Beim Projekt-Kick-off kam das wissenschaftliche Team am Institut für Geographie zusammen, um das durch die ÖAW geförderte Projekt „Water availability and use in a deglaciated Ötztal: A co-creative development of a common vision for the future“ (CoWaVis) inhaltlich und organisatorisch zu starten. Das Team setzt sich aus Forschenden aus dem Bereich der Humangeographie und der Hydrologie zusammen. Aus den unterschiedlichen fachlichen Blickwinkeln werden sowohl hochauflösende schneehydrologische Simulationen als auch der aktuelle und zukünftige Stand der Wasserbilanz, also die lokale Verfügbarkeit von Wasser, untersucht, als auch die aktuelle Nutzung des verfügbaren Wassers erhoben. Hierbei werden sowohl direkte Nutzungen (Entnahmen) aus auch indirekte Nutzungen über den Verbleib im Naturraum (bspw. Wellbeing, Freizeit und Tourismus) berücksichtigt.

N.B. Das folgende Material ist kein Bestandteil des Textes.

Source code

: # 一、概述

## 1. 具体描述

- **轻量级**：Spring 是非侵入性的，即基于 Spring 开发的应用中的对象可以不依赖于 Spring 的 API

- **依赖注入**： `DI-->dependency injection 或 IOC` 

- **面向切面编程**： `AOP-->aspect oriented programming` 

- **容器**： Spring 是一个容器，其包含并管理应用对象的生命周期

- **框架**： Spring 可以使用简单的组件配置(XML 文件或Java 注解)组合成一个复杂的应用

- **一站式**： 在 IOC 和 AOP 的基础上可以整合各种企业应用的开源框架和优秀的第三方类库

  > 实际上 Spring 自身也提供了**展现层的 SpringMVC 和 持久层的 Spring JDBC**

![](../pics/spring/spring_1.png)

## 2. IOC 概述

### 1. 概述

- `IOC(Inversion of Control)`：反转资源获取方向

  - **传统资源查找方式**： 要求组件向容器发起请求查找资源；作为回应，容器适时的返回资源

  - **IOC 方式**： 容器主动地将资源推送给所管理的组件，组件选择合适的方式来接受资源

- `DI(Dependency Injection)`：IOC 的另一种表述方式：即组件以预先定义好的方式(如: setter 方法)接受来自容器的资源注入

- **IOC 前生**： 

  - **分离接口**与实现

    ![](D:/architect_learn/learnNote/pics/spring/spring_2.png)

In diesem Zusammenhang sollen im Sinne der Umweltgerechtigkeit wasserbezogene Konflikte identifiziert und im weiteren Verlauf auf Basis der Daten ko-kreativ eine gemeinsame Vision entwickelt, die den Wasserbedarf aller Beteiligten berücksichtigt, um eine bedürfnisorientierte, gerechte Zukunftsvision der Wassernutzung im Ötztal zu entwickeln. Ziel ist der Aufbau transdisziplinären Wissens und die Etablierung eines ko-kreativen Prozesses zur Konfliktbearbeitung. Als Zukunftsimpuls dient das Szenario eines entgletscherten Untersuchungsgebiets.

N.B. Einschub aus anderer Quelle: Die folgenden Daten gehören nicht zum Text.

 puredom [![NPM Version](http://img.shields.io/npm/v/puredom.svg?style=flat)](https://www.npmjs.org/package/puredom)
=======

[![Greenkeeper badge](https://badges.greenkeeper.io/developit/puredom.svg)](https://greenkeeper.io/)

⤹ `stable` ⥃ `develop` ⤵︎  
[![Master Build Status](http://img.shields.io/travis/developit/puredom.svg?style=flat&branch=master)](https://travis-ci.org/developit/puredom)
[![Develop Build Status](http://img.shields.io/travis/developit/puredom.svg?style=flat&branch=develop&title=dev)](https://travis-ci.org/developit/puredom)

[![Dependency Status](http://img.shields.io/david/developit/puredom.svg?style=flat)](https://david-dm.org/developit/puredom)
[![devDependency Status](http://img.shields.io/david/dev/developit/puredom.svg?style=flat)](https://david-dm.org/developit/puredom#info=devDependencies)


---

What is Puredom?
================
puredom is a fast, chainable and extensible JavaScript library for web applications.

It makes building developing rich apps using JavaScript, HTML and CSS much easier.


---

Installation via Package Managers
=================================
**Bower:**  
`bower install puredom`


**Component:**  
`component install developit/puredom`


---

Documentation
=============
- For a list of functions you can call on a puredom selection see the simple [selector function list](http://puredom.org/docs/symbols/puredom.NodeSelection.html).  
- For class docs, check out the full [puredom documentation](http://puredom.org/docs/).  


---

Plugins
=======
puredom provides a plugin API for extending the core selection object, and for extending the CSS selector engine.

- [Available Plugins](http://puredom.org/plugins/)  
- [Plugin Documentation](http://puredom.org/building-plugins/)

Die Projektregion ist das Ötztal (Tirol, Österreich), ein ca. 65 km langes alpines Tal am Alpenhauptkamm mit derzeit noch großen Gletschern. Trotz augenscheinlichen Wasserreichtums handelt es sich um ein inneralpines Trockengebiet mit geringen Niederschlägen und entsprechendem Nutzungsdruck, der durch veränderte Wasserverfügbarkeit voraussichtlich zunimmt. Im Sinne der Agenda 2030 wird eine vorausschauende Bedarfsanerkennung und Verteilung angestrebt, um Konflikte zu vermeiden und Lebensqualität zu sichern. Als Teil der LTSER „Tiroler Alpen“ bietet das Tal eine geeignete Infrastruktur und Wissensbasis für die ko-kreative Entwicklung einer umweltfreundlichen, gerechten und nachhaltigen Vision für Wasser.
Das Projekt wird von der Österreichischen Akademie der Wissenschaften (ÖAW) im Rahmen des Earth System Science Calls gefördert.